Among the pleasures of Todd Haynes’ films is his obvious love of recreating other time periods; most recently, he invited viewers into the 1950s with Carol. His new film, Wonderstruck, offers twice the pleasure, intercutting two narratives, one from 1927 and the other from 1977.
Wonderstruck is adapted from Brian Selznick’s young-adult novel, and is reminiscent of one of those mechanical puzzles, in which pieces are rotated and re-arranged before snapping together into a completed object. The film follows two 12-year-olds who have run away to New York City; both are on quests and wind up at the Natural History Museum.
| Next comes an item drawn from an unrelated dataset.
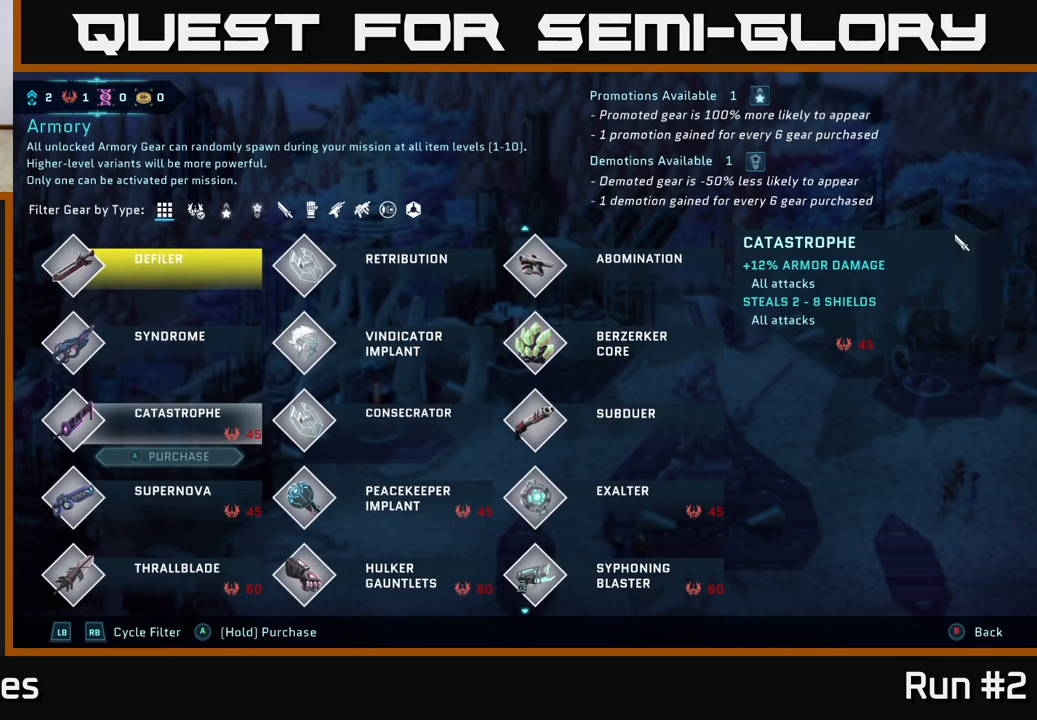
{"buttons": [], "left_stick": "up", "right_stick": "center", "events": [[17, "left_stick", "up"], [167, "left_stick", "center"], [233, "left_stick", "up"], [333, "left_stick", "center"], [400, "left_stick", "up"]]}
That’s just the start of the parallels between their tales, and as further information is doled out, viewers can speculate how the two stories will snap together to form one.
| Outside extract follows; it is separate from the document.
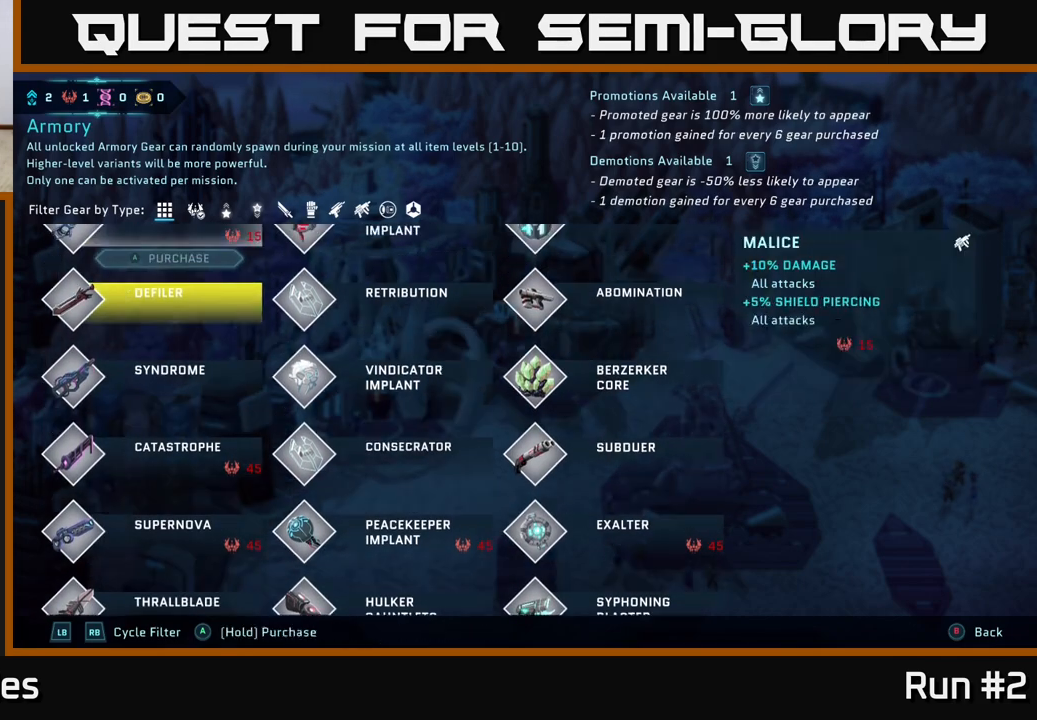
{"buttons": [], "left_stick": "center", "right_stick": "center", "events": [[50, "left_stick", "center"], [100, "left_stick", "up"], [233, "left_stick", "center"], [317, "left_stick", "up"], [483, "left_stick", "center"]]}
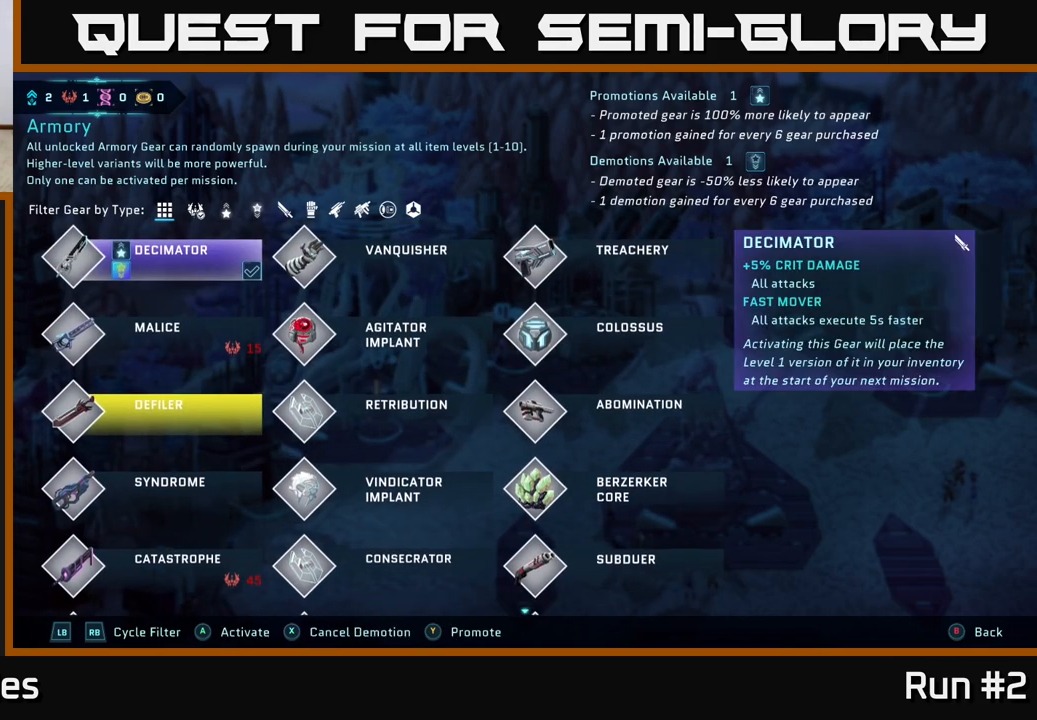
{"buttons": [], "left_stick": "center", "right_stick": "center", "events": [[283, "left_stick", "down"], [450, "left_stick", "center"]]}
We meet Ben (Oakes Fegley) in his small Minnesota town of Gunflint; it’s 1977, and he’s sad because his single mother has recently died. A bizarre episode during which he’s rendered deaf provides the jolt he needs: Determined to find his father, he heads for New York City, armed with only a few clues (a book about museums, the name of an Upper West Side bookstore).
Meanwhile, in 1927, lonely Rose (Millicent Simmonds), who is also deaf, lives in Hoboken with her wealthy but strict dad. She cuts photos of her favorite actress from magazines, and uses the discarded pages to create fantastic cityscapes made from cardboard. Her journey to New York City includes a visit to the cinema and a journey uptown to the museum.
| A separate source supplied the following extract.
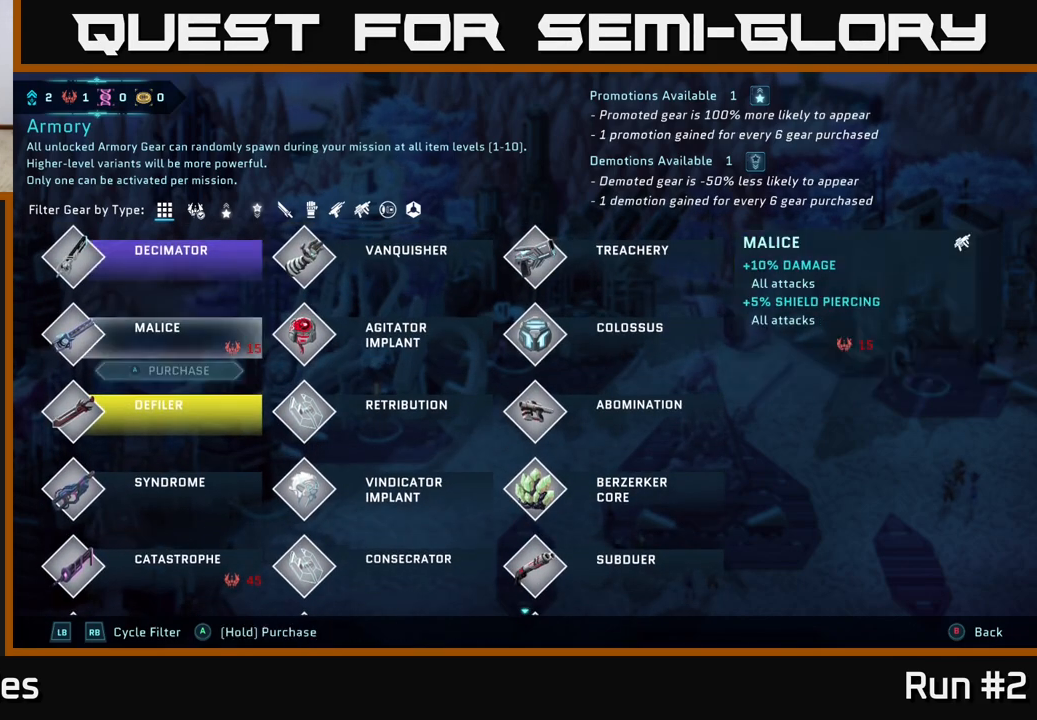
{"buttons": [], "left_stick": "center", "right_stick": "center", "events": []}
Rose’s story unfolds in black and white, with intertitles, like a silent movie, while Ben’s is set in the grubby, grimy years of the mid-1970s, where Manhattan is all garish polyester, street crime and the circle of hell that is the Port Authority bus terminal. Both children find refuge — one quite literally — at the museum, a place of genuine wonder filled with magical totems such as taxidermied exotic animals, dinosaur bones and a meteorite. (Wonderstruck is also a valentine to museums, and the unique inspirational role they play.)
The film aims for whimsy and wonder, while also setting up an emotional payoff. And the work does have its charms, including such stylistic flourishes as a stop-motion-animation sequence and a meticulously recreated film-within-a-film (a silent melodrama about an imperiled mother). But the unfolding can be clunky, the middle of the film suffers from some plodding pacing, and the wrap-up leans toward cloying, a solution to the puzzle that is perfunctory and strained. But that’s true of many tales — the mystery is simply more enjoyable than the answer. Like Rose and Ben find, with Wonderstruck, the journey is the more engaging aspect.